Panama Aims for Sub 2% Samurai
Panama is hoping low global rates – especially in Japan – mean a Samurai issuance next year price through recent sovereign deals done with a JBIC guarantee. “The economic future of Panama is very much tied to Asia, and we want Asian investors to know Panama and be comfortable taking Panamanian risk,” Diego Ferrer, head of institutional relations at Panama’s public credit office, tells LatinFinance. The JBIC-wrapped deal should be $500m equivalent at 10 years and be completed by the end of January, he explains, to meet a debt maturity in February.

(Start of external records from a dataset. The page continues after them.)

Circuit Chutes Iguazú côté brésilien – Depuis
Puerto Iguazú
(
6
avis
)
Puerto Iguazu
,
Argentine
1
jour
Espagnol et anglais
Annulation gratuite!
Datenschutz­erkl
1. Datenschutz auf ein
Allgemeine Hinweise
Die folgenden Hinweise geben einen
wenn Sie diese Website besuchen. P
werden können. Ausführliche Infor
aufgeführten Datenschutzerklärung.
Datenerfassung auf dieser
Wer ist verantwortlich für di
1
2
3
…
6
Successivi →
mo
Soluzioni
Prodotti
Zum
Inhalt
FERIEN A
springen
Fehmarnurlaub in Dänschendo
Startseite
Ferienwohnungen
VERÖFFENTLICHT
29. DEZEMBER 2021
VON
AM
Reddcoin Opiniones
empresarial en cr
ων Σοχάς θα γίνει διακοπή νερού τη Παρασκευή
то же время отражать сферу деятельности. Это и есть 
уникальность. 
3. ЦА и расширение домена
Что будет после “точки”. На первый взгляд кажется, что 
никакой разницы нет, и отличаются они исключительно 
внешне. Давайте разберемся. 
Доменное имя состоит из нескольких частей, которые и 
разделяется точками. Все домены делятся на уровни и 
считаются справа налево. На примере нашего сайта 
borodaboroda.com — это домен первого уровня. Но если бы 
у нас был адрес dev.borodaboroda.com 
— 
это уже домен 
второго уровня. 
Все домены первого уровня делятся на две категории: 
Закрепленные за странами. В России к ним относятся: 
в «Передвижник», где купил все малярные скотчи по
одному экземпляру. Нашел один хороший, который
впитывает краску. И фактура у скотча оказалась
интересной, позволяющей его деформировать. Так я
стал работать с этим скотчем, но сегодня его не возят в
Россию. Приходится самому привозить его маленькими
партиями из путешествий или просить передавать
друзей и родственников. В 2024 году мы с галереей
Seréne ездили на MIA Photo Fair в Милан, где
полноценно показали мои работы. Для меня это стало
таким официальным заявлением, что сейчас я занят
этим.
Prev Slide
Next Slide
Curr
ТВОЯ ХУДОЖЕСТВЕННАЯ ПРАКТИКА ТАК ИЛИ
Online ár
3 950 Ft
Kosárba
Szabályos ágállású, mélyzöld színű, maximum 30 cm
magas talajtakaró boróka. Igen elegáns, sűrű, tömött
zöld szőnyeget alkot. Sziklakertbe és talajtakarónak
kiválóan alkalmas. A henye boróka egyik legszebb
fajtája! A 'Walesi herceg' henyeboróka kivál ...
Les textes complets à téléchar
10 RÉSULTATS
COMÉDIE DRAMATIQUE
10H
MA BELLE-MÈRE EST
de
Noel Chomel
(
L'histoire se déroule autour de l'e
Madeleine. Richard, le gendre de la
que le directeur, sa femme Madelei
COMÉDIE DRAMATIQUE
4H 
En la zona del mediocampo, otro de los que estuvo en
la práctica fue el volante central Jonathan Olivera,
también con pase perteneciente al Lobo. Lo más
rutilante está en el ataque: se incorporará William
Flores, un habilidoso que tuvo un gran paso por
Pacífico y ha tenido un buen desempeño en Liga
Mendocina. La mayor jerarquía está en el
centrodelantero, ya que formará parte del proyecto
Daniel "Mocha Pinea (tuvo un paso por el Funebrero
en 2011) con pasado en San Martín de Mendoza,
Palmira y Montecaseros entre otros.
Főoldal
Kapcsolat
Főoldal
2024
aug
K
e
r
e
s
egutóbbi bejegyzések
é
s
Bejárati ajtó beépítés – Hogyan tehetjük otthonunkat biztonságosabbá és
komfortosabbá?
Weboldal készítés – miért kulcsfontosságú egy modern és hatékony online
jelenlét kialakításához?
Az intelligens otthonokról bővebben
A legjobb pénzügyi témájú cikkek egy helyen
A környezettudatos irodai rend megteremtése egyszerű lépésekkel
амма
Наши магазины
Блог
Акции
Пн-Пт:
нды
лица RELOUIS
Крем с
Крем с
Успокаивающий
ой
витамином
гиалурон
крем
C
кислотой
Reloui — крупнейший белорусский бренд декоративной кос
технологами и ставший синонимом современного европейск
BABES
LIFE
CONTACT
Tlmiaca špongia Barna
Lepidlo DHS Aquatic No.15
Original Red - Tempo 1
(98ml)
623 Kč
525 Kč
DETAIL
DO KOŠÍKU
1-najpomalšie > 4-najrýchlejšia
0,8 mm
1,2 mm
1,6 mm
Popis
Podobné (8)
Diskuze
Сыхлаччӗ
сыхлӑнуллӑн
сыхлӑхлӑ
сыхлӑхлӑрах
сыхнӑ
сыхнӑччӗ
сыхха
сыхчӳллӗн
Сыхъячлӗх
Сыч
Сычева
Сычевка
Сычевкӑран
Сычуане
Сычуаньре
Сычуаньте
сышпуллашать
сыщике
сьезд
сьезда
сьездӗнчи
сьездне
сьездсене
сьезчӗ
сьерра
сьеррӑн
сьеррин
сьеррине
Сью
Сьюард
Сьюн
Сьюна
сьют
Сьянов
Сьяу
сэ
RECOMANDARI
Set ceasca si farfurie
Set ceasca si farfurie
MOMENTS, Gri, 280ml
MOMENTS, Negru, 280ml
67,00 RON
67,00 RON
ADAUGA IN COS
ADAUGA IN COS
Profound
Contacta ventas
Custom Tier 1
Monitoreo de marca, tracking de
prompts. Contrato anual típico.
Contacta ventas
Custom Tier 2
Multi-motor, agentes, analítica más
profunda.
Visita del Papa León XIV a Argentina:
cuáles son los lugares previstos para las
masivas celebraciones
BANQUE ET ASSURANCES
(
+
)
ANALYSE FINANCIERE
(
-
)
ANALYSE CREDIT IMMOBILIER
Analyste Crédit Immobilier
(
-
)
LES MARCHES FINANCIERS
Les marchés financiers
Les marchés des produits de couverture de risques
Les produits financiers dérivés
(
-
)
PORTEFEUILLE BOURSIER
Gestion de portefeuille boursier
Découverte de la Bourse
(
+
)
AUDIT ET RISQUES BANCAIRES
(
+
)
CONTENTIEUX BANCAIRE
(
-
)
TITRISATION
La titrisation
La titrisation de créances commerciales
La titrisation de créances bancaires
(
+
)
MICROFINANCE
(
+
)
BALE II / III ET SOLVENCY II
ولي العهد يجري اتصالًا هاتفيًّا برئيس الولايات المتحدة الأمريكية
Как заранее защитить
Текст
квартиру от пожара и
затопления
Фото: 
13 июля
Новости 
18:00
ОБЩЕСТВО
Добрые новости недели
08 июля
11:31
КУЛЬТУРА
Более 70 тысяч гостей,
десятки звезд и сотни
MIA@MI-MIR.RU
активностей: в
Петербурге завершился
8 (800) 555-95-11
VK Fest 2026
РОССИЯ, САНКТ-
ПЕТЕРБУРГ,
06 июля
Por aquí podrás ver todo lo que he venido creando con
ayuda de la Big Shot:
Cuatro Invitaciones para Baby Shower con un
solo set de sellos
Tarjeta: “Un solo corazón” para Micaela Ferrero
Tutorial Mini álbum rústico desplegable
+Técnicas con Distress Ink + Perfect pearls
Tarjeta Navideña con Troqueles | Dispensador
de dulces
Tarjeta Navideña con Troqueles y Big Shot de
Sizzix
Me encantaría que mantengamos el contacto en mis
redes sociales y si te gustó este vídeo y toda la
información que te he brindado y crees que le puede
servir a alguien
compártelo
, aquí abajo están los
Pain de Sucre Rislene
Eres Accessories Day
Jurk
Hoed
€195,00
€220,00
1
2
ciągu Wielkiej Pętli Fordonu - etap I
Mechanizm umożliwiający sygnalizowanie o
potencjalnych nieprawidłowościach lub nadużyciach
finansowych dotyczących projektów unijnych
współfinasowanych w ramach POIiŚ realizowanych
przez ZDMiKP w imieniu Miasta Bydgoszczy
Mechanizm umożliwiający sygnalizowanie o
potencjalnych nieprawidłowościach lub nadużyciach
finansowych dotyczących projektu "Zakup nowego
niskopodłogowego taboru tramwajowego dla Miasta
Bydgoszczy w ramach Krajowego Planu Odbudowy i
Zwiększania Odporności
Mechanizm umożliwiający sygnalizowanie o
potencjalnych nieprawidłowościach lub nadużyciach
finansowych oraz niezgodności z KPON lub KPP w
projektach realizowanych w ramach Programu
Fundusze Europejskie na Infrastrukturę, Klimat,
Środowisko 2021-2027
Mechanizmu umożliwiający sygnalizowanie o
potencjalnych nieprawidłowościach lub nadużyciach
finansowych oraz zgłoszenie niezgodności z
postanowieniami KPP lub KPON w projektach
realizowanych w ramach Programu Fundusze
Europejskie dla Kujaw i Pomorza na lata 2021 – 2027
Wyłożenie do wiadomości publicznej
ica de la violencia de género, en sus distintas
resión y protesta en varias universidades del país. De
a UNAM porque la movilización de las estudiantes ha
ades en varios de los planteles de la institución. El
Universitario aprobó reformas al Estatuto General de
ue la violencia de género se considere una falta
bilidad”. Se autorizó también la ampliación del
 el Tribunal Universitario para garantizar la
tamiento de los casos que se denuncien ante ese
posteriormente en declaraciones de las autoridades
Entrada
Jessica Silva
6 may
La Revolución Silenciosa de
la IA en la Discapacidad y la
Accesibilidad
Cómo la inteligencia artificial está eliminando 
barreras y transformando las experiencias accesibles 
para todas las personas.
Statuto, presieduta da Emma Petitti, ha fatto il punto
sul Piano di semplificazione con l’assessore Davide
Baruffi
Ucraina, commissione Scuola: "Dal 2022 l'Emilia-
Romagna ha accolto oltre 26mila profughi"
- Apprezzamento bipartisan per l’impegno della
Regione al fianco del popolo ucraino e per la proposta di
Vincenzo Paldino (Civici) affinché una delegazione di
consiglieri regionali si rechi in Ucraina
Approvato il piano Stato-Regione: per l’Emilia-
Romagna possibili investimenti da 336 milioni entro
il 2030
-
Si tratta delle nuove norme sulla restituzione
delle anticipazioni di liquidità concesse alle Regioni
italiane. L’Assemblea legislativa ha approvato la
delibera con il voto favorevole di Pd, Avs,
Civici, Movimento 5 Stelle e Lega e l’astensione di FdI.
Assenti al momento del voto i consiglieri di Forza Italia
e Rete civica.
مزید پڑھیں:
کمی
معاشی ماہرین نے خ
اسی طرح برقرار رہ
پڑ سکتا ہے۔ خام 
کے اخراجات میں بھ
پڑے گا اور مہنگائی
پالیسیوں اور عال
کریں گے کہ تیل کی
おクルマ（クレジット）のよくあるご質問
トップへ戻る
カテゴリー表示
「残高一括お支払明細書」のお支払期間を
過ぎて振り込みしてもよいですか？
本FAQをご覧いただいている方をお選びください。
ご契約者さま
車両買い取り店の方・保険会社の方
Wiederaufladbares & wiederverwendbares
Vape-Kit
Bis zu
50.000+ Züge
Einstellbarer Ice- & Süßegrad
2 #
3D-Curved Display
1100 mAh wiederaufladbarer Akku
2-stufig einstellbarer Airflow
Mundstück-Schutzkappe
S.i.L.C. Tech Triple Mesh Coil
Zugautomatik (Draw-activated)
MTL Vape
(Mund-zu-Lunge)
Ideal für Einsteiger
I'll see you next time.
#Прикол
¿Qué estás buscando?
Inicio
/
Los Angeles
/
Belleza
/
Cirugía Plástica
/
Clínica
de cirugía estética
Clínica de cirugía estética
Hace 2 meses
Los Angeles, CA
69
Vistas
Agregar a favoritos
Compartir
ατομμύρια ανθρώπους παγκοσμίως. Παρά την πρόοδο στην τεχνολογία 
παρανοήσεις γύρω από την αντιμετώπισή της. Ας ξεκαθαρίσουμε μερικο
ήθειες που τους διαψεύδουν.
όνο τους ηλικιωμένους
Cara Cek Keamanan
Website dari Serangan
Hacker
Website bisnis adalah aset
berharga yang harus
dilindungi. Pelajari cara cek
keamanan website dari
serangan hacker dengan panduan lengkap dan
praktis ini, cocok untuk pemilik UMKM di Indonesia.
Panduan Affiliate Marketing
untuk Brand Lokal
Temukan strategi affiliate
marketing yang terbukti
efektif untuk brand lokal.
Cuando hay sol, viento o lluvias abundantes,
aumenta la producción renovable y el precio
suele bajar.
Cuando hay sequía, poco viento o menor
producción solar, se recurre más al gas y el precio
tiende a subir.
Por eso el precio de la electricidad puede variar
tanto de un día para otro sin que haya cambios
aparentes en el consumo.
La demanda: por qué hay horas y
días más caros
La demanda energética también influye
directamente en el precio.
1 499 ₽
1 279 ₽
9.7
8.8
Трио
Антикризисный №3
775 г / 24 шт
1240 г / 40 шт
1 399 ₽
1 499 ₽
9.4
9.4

The sovereign, with 3 out of 3 investment-grade ratings as of June, is aiming for a coupon under 2%, Ferrer says, which would be lower than Mexico, Colombia and the other issuers tapping that market in the past year under the JBIC program, which offers a 95% guarantee. After swapping to dollars, it would come in line with Panama’s curve, he says. The issuer is in the process of selecting banks for the transaction and should be helped by low interest rates, an increase in Japanese appetite for EM credit and Panama’s scarcity value, Ferrer says. Mexico was the last sovereign to hit the Samurai market, raising JPY150bn ($1.7bn) in 2019s at 2.22% coupon in December 2009. It has plans to tap again before the end of the year.